米国家安全保障局(NSA)は、エリートハッキング部隊の名称を「テイラード・アクセス・オペレーションズ(TAO)」に戻しました。この決定は組織内の再編の一環です。今回の見直しは、海外標的に対する任務の迅速化を狙ったものです。標的には、中国のような敵対的な国家も含まれます。同組織はこれまで「コンピュータネットワーク作戦室」として活動していましたが、NSAの現在の指導部がTAOという名称を復活させる決定を下しました。
過去の内部改革を巻き戻す動き
この部門はもともと1990年代初頭に発足しました。長年にわたり、セキュリティの厳重な海外ネットワークへの侵入工作を担ってきました。興味深いことに、今回の変更は「NSA21」構想を部分的に覆すものとなっています。NSA21は2016年に始まった改革で、当時の運営陣は攻撃的作戦と情報収集の機能をより大きな部局に分割しました。
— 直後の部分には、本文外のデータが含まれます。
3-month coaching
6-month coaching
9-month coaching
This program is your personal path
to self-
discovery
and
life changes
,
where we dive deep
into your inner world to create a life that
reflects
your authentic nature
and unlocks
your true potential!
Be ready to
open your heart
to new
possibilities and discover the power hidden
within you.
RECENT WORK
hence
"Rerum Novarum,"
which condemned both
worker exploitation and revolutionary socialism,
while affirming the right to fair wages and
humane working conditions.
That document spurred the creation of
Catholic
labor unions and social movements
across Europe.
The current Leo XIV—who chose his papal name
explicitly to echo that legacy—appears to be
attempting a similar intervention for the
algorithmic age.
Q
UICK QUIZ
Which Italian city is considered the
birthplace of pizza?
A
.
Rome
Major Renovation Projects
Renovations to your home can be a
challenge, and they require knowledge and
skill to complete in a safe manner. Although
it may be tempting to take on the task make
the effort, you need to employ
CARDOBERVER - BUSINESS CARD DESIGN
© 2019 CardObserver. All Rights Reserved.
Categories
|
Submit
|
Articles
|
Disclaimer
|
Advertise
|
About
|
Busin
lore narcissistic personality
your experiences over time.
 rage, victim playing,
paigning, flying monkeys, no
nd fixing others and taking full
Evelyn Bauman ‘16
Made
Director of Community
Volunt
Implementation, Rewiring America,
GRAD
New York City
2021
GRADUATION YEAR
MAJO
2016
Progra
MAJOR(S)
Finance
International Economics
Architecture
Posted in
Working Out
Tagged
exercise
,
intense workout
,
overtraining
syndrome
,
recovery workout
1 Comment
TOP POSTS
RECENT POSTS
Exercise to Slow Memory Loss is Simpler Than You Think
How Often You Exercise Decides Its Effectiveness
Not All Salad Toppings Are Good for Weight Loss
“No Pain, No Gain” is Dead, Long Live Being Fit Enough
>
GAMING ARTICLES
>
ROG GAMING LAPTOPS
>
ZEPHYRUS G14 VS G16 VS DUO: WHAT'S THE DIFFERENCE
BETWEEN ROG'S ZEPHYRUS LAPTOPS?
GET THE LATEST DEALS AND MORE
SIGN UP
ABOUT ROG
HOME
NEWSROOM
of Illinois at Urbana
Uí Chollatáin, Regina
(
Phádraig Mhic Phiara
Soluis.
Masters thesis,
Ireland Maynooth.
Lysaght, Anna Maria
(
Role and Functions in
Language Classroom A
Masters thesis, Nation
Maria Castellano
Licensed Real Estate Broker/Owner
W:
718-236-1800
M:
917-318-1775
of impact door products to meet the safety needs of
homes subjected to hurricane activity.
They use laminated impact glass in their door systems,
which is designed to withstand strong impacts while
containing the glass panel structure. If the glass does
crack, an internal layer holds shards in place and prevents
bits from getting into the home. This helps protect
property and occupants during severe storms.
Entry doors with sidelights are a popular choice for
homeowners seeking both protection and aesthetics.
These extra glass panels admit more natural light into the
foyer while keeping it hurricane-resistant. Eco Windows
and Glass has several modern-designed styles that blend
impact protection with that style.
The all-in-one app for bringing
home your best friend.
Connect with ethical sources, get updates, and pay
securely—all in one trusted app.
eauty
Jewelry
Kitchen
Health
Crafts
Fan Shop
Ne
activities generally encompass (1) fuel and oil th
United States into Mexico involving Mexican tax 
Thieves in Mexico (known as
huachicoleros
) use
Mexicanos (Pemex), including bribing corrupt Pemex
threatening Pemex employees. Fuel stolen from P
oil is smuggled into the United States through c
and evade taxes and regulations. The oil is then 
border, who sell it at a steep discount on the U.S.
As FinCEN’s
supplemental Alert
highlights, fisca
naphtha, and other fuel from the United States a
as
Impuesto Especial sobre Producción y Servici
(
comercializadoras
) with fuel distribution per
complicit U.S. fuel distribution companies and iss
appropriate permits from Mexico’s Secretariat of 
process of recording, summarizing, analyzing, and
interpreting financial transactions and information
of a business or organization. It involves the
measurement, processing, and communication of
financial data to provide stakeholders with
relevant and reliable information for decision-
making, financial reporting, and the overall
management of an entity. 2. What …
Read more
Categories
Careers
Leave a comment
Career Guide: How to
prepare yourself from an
その結果、テイラード・アクセス・オペレーションズは独立組織として存在しなくなりました。NSAの元職員によれば、この改革は開発担当者と現場の作戦担当者を統合するどころか、両チームの間に溝を作ってしまったといいます。
指導部と今後の拡張
NSA副長官のティム・コシバ氏が、この従来体制への回帰を統括しました。コシバ氏自身、かつてTAOに在籍していた経歴を持ちます。関係者は最近、この最新の組織図を米国防長官ピート・ヘグセス氏に提示しました。この説明は、ヘグセス氏がフォートミードを公式訪問した際に行われたものです。フォートミードにはNSAと米サイバー軍の司令部が置かれています。来月、テイラード・アクセス・オペレーションズはこの敷地内に専用の建物を得る予定です。元職員らは、こうした協働環境が攻撃準備を大幅に加速させると見ています。さらに、より緊密な連携によって、複雑なネットワークへの侵入を実現する新手法の発見にもつながるとしています。この優位性は、人工知能の急速な進歩が進む中で、とりわけ重要になっています。
専用サイバーツールの開発
テイラード・アクセス・オペレーションズは、海外のコンピュータシステムに秘密裏にアクセスするための専用ツールを開発しています。同部隊は高度なマルウェアやネットワーク常駐の仕組みを積極的に開発しています。さらに、情報収集のための様々な高度なツールも設計しています。多くの専門家は、Stuxnetワームの開発をTAOに直接結びつけて語ります。作戦担当者はこの有名なマルウェアを、イランの核開発計画を妨害するために展開しました。
過去の論争と流出事件
この部門は、「シャドウ・ブローカーズ」の出現以降、厳しい監視の目にもさらされてきました。この謎めいたハッキング集団は、盗み出したNSAのサイバー兵器を公然とオークションにかけました。とりわけこの深刻な流出には、悪名高い「エターナルブルー」の攻撃コードが含まれていました。その後、悪意ある攻撃者はエターナルブルーを2017年のWannaCryランサムウェア攻撃で利用しました。最終的に、この凶悪なマルウェアは世界の約150か国に感染を広げました。さらに、この攻撃はおよそ20万の組織に影響を及ぼしました。ほぼ同時期、米当局はNSAの元契約職員ハロルド・マーティン被告を起訴しました。捜査当局は、同被告が自宅に大量の機密資料を隠し持っていたとして告発しました。マーティン被告は2012年から2015年までNSAに勤務しており、在職中はTAOに配属されていた期間が長くありました。2019年、裁判官は同被告に禁錮9年の実刑判決を言い渡しました。ただし、捜査当局は、盗んだ機密情報を他者に渡した証拠は最終的に立証できませんでした。